Ce n’est un secret pour personne : l’une des formes les plus brutales de la violence sociale, c’est le viol. Il fait l’objet du roman terrible, obsédant, d’Inès Bayard. L’auteure, âgée de 27 ans, est originaire de Toulouse et vit à Berlin. Venue d’un milieu plutôt modeste, elle a travaillé durant 2 ans dans les milieux bancaires. Son roman (Malheur du bas, Albin Michel) commence par un infanticide, un meurtre et un suicide dans un milieu de bourgeois catholiques parisiens du 11eme arrondissement : à l’origine de ces crimes, le viol de Marie par son supérieur hiérarchique. Avec une précision glaçante, Inès Bayard décrit les effets de cette violence sur le corps – de l’acte jusqu’à la naissance de l’enfant dont elle ne sait s’il est de son mari ou bien de son violeur – puis sur l’esprit de cette femme. Jusqu’à la réclusion totale en soi, à la folie et au crime.
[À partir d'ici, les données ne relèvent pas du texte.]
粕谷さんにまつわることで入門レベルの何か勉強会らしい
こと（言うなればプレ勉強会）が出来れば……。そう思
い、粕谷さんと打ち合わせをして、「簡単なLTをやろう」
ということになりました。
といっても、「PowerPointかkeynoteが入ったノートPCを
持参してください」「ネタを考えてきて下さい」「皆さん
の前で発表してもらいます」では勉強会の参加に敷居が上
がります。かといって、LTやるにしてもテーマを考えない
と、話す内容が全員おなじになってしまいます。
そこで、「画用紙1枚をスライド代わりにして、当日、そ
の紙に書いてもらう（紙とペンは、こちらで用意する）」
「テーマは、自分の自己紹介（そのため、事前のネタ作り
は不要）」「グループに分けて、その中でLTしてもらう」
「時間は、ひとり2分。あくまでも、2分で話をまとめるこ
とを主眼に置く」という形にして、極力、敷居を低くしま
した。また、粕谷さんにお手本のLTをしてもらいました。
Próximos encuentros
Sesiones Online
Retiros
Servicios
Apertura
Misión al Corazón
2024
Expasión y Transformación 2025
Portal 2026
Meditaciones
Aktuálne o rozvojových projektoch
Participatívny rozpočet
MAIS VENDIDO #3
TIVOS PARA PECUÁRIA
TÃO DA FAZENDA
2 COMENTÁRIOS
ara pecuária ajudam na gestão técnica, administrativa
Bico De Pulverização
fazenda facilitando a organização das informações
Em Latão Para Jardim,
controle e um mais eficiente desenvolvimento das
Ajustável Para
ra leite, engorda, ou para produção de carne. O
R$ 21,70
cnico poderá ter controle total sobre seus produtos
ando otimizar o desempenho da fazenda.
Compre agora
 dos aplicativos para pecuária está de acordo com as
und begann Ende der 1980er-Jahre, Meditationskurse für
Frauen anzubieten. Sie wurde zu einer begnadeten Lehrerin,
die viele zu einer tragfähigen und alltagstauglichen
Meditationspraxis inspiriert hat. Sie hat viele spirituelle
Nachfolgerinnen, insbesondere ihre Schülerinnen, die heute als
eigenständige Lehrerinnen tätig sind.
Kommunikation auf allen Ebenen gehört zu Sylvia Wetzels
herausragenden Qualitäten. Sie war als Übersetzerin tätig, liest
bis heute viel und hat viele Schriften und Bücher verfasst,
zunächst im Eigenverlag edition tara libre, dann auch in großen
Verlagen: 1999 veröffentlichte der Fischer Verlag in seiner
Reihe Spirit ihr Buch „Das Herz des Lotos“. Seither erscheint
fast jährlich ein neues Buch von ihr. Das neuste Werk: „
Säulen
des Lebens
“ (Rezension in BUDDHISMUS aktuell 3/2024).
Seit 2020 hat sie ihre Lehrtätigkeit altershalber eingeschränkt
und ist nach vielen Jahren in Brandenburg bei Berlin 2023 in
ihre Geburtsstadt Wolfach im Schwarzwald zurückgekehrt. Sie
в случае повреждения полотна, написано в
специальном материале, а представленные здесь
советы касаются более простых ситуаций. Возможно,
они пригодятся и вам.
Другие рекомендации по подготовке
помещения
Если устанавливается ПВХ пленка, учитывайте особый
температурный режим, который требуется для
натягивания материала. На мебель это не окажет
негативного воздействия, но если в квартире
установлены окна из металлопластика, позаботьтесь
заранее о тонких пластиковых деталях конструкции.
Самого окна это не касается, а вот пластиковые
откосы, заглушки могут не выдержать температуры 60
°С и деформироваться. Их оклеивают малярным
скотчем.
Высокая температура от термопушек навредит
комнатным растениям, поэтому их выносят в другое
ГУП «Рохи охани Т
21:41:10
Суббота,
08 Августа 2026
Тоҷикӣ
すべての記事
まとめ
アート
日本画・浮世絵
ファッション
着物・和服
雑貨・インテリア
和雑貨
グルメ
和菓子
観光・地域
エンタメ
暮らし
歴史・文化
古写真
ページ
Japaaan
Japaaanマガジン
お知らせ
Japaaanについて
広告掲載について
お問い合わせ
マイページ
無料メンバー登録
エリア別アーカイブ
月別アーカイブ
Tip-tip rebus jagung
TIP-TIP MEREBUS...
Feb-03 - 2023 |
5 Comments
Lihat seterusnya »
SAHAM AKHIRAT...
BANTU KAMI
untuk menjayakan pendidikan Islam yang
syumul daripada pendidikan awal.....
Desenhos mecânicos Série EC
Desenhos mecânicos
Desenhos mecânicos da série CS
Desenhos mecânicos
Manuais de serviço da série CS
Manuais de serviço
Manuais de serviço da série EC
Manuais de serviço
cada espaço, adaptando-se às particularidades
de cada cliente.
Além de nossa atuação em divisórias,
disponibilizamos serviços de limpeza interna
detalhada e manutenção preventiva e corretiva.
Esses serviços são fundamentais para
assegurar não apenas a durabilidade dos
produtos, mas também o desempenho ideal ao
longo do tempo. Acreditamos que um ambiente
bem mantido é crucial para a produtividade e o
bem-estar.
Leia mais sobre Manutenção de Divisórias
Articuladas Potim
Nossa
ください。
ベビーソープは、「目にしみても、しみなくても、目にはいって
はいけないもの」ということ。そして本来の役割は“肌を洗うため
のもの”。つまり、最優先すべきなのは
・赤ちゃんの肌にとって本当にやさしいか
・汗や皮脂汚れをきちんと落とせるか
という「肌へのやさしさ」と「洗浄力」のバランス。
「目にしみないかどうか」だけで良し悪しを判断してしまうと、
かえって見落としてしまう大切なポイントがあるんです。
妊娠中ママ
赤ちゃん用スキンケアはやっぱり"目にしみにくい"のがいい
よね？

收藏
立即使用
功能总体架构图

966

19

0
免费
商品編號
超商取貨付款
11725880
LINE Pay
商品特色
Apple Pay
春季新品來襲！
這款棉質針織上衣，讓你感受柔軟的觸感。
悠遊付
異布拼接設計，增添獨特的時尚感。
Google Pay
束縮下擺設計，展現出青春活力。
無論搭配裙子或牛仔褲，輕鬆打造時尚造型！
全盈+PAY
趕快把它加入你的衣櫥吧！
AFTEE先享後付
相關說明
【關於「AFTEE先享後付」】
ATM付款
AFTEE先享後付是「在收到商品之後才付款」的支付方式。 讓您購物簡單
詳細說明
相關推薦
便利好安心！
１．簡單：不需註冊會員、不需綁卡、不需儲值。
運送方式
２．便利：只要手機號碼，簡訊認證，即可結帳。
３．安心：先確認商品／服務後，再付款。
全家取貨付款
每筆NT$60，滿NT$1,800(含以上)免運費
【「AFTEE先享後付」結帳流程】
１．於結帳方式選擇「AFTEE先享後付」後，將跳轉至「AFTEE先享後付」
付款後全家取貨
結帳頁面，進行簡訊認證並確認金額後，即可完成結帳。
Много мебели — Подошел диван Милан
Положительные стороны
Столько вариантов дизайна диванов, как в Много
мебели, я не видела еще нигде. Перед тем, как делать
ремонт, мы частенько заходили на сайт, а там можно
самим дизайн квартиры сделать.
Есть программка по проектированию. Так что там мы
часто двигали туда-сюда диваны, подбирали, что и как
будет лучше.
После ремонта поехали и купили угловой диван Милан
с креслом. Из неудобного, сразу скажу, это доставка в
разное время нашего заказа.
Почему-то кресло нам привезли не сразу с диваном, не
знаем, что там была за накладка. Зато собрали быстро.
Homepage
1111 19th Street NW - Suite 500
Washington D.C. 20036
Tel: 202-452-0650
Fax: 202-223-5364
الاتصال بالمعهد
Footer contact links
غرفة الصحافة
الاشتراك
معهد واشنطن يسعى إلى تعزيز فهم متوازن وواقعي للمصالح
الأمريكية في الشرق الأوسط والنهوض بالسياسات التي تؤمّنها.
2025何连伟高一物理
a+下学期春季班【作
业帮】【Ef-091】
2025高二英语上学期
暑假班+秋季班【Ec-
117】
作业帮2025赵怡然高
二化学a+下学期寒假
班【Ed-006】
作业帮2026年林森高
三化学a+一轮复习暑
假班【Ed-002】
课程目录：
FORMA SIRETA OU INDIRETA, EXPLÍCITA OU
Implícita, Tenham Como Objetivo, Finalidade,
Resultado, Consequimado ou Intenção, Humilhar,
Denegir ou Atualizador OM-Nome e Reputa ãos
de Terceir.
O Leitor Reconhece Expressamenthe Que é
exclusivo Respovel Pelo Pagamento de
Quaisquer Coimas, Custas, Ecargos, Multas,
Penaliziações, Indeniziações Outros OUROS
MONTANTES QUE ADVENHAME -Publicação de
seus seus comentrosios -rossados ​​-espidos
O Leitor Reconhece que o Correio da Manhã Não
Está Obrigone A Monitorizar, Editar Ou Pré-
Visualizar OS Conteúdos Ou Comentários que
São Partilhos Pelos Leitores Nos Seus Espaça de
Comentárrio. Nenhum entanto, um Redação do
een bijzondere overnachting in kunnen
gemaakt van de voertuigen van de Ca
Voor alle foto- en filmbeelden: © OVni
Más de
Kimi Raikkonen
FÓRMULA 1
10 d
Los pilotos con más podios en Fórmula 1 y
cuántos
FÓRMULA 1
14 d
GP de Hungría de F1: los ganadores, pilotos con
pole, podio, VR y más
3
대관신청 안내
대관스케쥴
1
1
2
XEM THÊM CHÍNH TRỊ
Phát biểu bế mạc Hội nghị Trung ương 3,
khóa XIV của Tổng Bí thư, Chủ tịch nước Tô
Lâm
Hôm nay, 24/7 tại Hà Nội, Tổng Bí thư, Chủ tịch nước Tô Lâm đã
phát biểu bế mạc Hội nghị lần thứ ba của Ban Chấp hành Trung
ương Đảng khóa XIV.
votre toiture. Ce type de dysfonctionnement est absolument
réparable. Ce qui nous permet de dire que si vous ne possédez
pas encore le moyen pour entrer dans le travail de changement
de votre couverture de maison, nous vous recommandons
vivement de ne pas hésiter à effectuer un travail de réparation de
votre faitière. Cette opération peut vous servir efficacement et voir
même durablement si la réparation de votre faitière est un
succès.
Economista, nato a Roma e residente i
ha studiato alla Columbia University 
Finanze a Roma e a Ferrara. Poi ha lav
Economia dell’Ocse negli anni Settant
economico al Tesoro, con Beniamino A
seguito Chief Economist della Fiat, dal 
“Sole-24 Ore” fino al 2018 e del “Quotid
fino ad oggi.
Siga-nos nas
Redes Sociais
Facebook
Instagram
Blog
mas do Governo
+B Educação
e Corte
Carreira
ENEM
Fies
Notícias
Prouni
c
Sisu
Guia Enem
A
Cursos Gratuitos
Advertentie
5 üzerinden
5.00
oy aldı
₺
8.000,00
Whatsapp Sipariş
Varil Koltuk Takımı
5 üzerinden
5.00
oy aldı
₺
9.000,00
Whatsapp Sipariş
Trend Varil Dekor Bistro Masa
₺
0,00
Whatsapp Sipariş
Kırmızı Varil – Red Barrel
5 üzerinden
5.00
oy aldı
L’auteure égrène ses influences, plutôt du côté des écrivains allemands et autrichiens pour ce qui est de la prise en compte radicale et exhaustive du corps féminin, effective dès après 1945 : Ingeborg Bachmann, Elfriede Jelinek, Heinrich Böll (son Honneur perdu de Katharina Blum, bien sûr) ; Günter Grass, aussi…

Comme dans les trois romans évoqués plus haut, il y a violence, mais pas révolte. Celle-ci eût consisté en la dénonciation du fauteur, en sa désignation publique. Il y a destruction au menu, aujourd’hui, oui ; mais une destruction forclose, muette. Notre violence est incapable d’exposer et de nommer. Encore moins d’avancer vers la résolution, même modeste, du problème.

Quatre romans de l’immobilité et de la résignation, donc. C’est ainsi qu’aujourd’hui les hommes vivent. Et depuis cet après midi, une question tournoie dans nos esprits : pourquoi, selon l’expression de François Bégaudeau, pâtissons-nous d’une incapacité à la violence ? Il faut que nous continuions à nous poser cette question, jusqu’à trouver les bonnes réponses. La littérature peutnous y aider grandement.